Option Type Required Default Description
cache String No ALL The cache policy. Valid values: None, LRU, ALL. See the cache policy descriptions below.
cacheSize Long No 10000 The maximum number of rows to cache. Takes effect only when cache is set to LRU.
cacheTTLMs Long No The cache expiry behavior depends on the cache setting: LRU — cache entry timeout in milliseconds (no expiry by default); ALL — cache reload interval in milliseconds (no reload by default); None — not applicable.
cacheEmpty Boolean No true Specifies whether to cache empty lookup results.
cacheReloadTimeBlackList String No Time periods during which cache reloads are suspended. Takes effect only when cache is set to ALL. Format: 2017-10-24 14:00 -> 2017-10-24 15:00, 2017-11-10 23:30 -> 2017-11-11 08:00. Separate multiple periods with commas; use -> to separate the start and end of each period.
cacheScanLimit Integer No 100 The number of rows returned per remote procedure call (RPC) when loading the full dimension table. Takes effect only when cache is set to ALL.

Cache policies:

  • None — No caching. Every lookup queries ApsaraDB for HBase directly.

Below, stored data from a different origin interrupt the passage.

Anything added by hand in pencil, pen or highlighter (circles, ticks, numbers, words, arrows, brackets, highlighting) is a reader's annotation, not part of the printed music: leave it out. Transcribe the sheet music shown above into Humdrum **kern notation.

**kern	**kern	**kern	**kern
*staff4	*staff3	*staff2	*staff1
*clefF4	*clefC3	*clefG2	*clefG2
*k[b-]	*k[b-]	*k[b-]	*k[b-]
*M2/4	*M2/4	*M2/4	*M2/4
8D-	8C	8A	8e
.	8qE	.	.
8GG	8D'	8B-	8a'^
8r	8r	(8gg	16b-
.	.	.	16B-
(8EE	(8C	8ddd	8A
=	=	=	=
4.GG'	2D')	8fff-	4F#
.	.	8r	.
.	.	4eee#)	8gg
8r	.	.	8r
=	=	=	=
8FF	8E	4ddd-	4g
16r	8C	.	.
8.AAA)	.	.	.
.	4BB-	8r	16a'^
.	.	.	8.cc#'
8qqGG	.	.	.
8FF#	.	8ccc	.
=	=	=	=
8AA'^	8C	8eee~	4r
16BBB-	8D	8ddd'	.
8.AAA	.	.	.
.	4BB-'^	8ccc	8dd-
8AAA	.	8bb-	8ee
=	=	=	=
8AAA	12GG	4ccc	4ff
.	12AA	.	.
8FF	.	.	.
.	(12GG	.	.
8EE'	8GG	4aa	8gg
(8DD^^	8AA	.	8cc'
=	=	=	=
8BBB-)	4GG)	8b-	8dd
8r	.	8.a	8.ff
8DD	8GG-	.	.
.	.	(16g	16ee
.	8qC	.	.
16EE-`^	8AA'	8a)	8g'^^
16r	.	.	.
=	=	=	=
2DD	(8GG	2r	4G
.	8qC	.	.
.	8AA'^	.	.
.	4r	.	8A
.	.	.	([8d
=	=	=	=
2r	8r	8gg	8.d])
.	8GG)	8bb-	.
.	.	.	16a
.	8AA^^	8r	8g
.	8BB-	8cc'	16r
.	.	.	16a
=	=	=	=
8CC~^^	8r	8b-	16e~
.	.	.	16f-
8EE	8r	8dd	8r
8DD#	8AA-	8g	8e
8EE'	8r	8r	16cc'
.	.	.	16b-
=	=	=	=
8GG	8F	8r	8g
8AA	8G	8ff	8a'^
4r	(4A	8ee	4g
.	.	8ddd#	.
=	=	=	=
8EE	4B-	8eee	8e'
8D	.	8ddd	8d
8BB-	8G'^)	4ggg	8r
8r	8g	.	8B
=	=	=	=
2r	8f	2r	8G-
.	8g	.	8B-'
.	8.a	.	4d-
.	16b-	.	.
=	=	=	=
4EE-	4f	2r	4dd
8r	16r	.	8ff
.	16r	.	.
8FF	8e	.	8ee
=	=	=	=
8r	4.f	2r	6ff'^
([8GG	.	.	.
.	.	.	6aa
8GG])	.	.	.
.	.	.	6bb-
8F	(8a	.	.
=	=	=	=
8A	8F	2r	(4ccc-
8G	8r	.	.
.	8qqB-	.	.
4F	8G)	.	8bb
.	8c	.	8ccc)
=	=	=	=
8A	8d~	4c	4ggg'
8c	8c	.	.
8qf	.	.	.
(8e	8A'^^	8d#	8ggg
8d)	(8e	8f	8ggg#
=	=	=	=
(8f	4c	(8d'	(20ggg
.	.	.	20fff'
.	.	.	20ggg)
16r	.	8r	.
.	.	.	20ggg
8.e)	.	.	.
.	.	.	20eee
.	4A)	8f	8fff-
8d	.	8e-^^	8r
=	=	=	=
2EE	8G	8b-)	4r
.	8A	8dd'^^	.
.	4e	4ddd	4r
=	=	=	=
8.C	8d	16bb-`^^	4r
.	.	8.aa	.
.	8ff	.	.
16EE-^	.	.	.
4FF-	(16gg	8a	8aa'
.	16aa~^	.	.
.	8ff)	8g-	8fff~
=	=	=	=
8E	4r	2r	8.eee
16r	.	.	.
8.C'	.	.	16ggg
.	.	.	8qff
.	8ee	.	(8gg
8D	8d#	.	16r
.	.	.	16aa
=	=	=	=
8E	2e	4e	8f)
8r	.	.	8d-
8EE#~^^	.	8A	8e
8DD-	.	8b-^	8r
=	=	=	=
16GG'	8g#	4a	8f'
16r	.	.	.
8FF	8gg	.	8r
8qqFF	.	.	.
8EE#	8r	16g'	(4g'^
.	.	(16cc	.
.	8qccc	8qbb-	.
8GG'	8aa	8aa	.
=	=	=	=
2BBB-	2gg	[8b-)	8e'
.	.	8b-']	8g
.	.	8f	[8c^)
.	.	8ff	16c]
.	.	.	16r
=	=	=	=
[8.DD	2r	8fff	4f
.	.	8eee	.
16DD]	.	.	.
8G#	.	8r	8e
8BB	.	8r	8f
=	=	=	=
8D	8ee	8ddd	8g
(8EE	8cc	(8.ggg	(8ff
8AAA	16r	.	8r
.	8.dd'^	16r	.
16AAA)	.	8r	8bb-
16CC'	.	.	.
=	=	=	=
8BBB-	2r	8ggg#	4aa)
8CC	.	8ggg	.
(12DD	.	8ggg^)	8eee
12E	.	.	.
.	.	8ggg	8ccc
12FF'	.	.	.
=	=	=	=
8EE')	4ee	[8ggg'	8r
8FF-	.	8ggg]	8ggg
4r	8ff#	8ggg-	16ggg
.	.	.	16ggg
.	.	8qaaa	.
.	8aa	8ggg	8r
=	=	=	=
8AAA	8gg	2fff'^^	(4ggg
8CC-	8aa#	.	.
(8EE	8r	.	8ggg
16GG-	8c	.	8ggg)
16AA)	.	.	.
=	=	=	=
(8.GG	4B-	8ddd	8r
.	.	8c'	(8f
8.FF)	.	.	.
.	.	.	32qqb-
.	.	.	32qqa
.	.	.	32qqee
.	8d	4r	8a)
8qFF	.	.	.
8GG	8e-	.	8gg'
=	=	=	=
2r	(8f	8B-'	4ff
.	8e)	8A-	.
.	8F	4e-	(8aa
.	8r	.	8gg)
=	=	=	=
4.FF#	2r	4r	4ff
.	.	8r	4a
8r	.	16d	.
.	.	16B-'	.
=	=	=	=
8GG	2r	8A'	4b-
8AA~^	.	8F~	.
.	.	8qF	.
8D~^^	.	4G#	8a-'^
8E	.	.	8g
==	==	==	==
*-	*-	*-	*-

  • LRU — Caches a subset of rows. On a cache miss, the system queries ApsaraDB for HBase directly. Configure cacheSize and cacheTTLMs when using this policy.

  • ALL (default) — Loads the entire dimension table into cache before the job starts. All subsequent lookups hit the cache. If a key is not found in the cache, it does not exist in the source table. The cache is reloaded after it expires. Configure cacheTTLMs and optionally cacheReloadTimeBlackList when using this policy.

    When cache is set to ALL, the node that performs the join requires additional memory — approximately twice the size of the dimension table — because the system loads all data asynchronously before the job starts. This can slow down job startup.

Data type mappings

All Flink values are serialized to and deserialized from HBase byte arrays using org.apache.hadoop.hbase.util.Bytes. Two special cases apply:

  • A non-STRING field that reads an empty byte array is decoded as null.

  • A STRING field that reads the byte array matching null-string-literal is decoded as null.

Flink SQL type HBase conversion
CHAR / VARCHAR / STRING Stored as a UTF-8 string byte array using toBytes(String s) / toString(byte[] b).
BOOLEAN toBytes(boolean b) / toBoolean(byte[] b)
BINARY / VARBINARY Stored as a raw byte[].
DECIMAL toBytes(BigDecimal v) / toBigDecimal(byte[] b)
TINYINT new byte[] { val } / bytes[0]
SMALLINT toBytes(short val) / toShort(byte[] bytes)
INT toBytes(int val) / toInt(byte[] bytes)
BIGINT toBytes(long val) / toLong(byte[] bytes)
FLOAT toBytes(float val) / toFloat(byte[] bytes)
DOUBLE toBytes(double val) / toDouble(byte[] bytes)
DATE Stored as the number of days since 1970-01-01, serialized as an INT.
TIME Stored as the number of milliseconds since 00:00:00, serialized as an INT.
TIMESTAMP Stored as the number of milliseconds since 00:00:00 on 1970-01-01, serialized as a LONG.